Is it still late summer?

 Not the most bushy of busy perennials - but I can take cuttings.
Pink Gaura

Is it still late summer? Perhaps I should officially declare the changing of the garden season to autumn. One never quite knows - choose an equinox or the beginning of a month, or the time when the beautiful deep pink rose John Clare blooms again...

Sunday 6th March

Of course optimistic gardeners will just try and hang on to summer a little bit too long. And our silly, random late summer weather provides twenty-five degrees Celsius one day and maybe ten degrees the next. So I'm inside in woollies (even woolly socks) wondering what style of gardening I'll be doing today. If, if, if the fire ban was to be magically lifted I'd have no doubts. A sensible think-ahead gardener would shovel the remaining ash off the burning heap in preparation for the first great autumn burn-up. I think I'll be sensible.

Pond Cottage was noisy with heavy rain last night, my first such snug-as-a-bug rainy night over there. It's a sound which revives memories of little back-country huts I've safely 'overnighted' in. I drank my morning cup of tea on the mountain-chilly verandah, smiled, and nodded to myself - yes, I'm lucky. I love my country, even if the land is unstable and scary. I love the fresh air - I even love the wind (eek).

 With an Escallonia and roses.
Cream Delight Phormium in the Wattle Woods

And, of course, I love all my New Zealand native evergreen trees and shrubs, even if I am currently chopping down oversized Phormiums.

Later...

Firstly I did one hour of drizzly weeding of the garden border along the water race. I trimmed Shasta daisies and pulled out Salvias plus all sorts of unwanted seedlings, trying to think ahead. After a quick cup of coffee I returned and managed to weed and clear right up to Middle Bridge. Lemon balm has seeded furiously on the water race bank by the bridge, but this may not be a bad thing - the roots will bind the slope and stop further erosion. The worst weeds have been the clovers and grasses which weave their merry way through the root systems of the Daisies and Echinaceas.

Autumn Roses :
This is the darkest that the rose Nancy Steen gets. In late spring she's really pale.

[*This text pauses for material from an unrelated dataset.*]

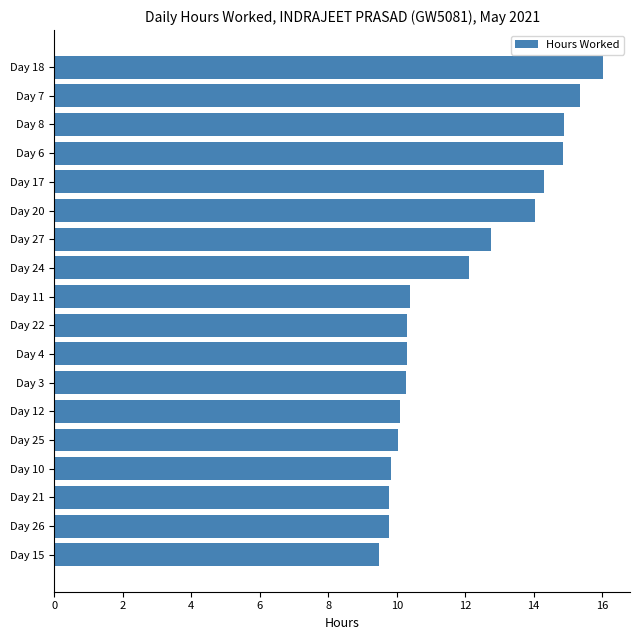

What is the difference between the maximum and minimum values?

6.5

But I have accomplished much, and I am content. There's definitely been an autumnal feel in the air today. The freshly blooming roses have deeper colour saturation, and the evergreen shrubs seem to have perked up. It's a beautiful place to be, a calm and fruitful haven away from the worrisome mess of the city and elsewhere.

Monday 7th March

It is really easy to move from garden messiness to tidiness - as long as one keeps 'at it' pretty much every day. I weeded last the water race border about four weeks ago, and though it's messy again my earlier efforts were not in vain. Because (Gardening Revelation) it's easier the second (and third and fourth etc.) time. So today I'll continue trimming and weeding from Middle Bridge to the Glass-House Garden. And then maybe I'll go over and get a carload of bricks for my new path

.

I am disestablishing the Dog-Path Garden seat which is

  1. Difficult to get to.
  2. Even more difficult to balance on.
  3. Generally unstable and prone to coming to bits.
  4. Surrounded by growth of this and that, none of which was there five years ago.

And if, if, if the fire ban is lifted I will start the mammoth task of burning my accumulated dry rubbish. There's my day - well and truly organised. But first - I visit my good friend for a cheery cup of tea, paying my overdue car insurance en route. Oops.

Much Later...

The Dog-Path Garden seat, and the little path which lead to it, are no more. I've filled up the gap with ash, removed the stone edges, and even weeded the actually dog-path by the water's edge. I am also half way towards the Glass-House Garden in my other work. I will check with Non-Gardening Partner (a volunteer rural fireman) tonight about the fire ban.

 Do not be fooled by the beautiful autumn colours - this path is definitely not organised!
Organising the Dog Path

Getting back to normal after the earthquake works like the infinite sequence 1/2, 3/4, 7/8, 15/16... After each fortnight I try to be half as close again to full strength normalcy. I'm now hoping that the choir will still want to sing in my garden, by which time I should be 31/32 normal.

My version of normal may not be the same as other people's, though. I mean - today I found a green towel (for Pond Cottage) in the Charity Shop and got terribly excited. Then I looked around for a green dressing gown, to co-ordinate myself with the cottage decor (as one does). The Moosey dressing gown, like the entire Moosey wardrobe, is regrettably blue. I also bought a cheap copy of Lord of the Rings which I think will an enjoyable, atmospheric read in a tiny woodland cottage when the rain clatters down and the wind roars.